Do health professionals primarily consider the family of patients as a resource or do we still have some way to go here?
“A patient’s family caregivers are a resource only in the sense that they are undeniably vital links in the patient’s circle of care, just as a medical office assistant or a surgeon or a physiotherapist. The degree to which this version of “team-based care" is recognized and supported varies widely from clinical setting to another, one culture to another. In long term care, some jurisdictions formally acknowledge the governance role of family councils, as an example. In paediatrics, family involvement is essential in every step of care.”
“I would certainly not want to generalize about how all health professionals think! And whatever most clinicians think may certainly not be realized in their practice environment and policy. I don’t think achieving perfection is a useful concept in collaborative teams. Teamwork is not a static attribute.
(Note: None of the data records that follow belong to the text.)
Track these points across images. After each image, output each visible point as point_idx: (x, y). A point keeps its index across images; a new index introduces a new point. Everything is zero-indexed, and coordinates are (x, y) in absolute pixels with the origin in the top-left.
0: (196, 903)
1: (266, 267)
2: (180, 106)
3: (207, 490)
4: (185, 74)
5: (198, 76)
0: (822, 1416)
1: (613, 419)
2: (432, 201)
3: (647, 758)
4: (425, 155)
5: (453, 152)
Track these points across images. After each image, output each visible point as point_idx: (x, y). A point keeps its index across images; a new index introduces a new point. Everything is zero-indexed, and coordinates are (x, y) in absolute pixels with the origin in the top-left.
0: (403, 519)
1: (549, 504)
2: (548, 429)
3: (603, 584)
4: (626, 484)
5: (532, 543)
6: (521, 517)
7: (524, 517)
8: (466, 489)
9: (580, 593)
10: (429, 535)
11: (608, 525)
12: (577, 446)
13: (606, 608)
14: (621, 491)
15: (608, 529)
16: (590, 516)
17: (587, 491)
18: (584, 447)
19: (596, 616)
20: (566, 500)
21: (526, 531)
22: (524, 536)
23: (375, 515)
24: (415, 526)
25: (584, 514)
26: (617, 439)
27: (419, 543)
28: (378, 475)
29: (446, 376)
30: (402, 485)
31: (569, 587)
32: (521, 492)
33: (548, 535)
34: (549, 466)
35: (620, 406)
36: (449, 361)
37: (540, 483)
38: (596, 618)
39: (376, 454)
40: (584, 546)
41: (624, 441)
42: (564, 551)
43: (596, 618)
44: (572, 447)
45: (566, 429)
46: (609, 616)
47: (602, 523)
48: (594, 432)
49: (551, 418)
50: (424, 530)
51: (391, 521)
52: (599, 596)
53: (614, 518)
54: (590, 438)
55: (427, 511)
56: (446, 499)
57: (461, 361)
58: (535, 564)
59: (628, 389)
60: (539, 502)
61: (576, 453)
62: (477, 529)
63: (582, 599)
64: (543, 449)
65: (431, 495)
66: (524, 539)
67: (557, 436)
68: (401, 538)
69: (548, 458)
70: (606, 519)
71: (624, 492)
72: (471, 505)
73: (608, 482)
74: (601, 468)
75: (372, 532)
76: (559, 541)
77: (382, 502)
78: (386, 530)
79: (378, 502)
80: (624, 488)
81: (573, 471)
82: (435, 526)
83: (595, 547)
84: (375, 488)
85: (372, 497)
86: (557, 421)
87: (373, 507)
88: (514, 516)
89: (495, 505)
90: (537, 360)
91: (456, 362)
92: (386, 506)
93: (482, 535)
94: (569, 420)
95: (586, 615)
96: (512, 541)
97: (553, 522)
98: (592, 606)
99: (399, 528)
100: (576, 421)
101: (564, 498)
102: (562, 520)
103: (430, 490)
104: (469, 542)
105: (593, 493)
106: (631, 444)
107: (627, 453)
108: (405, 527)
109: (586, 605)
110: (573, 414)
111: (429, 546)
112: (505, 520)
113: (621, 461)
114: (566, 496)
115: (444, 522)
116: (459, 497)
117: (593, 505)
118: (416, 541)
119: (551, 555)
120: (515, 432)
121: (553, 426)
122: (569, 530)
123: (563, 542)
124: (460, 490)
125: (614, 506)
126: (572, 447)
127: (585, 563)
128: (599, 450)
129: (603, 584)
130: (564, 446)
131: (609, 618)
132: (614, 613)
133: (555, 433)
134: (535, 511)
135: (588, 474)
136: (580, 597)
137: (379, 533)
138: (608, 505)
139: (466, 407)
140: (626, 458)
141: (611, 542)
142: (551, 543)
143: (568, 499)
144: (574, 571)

For family caregivers, acknowledgement and ongoing support from professionals in a patient’s circle of care will always require activity.”
Does collaborative excellence demand more of the family of patients?
“You should ask the family member! "Collaborative excellence” is what the partners deem it to be. Generally speaking, we don’t hear family carers complain about too much involvement. Ask a family member about their availability and how they would like to be involved in their loved one’s care. Don’t make assumptions. Being a family caregiver often competes with holding a job, looking after other family members, emotional capacity, travel distance and available time. Make sure the family caregiver knows who else is in the care team and what they do.”
“Design your level of collaboration based on the evidence and agreement gathered from conversations with the family member. Then revisit that assessment often to renegotiate, if needed, as personal circumstances, patient needs and stamina change. As in all relationships, reciprocal respect and generosity go a long way to maintaining bidirectional trust and motivation.”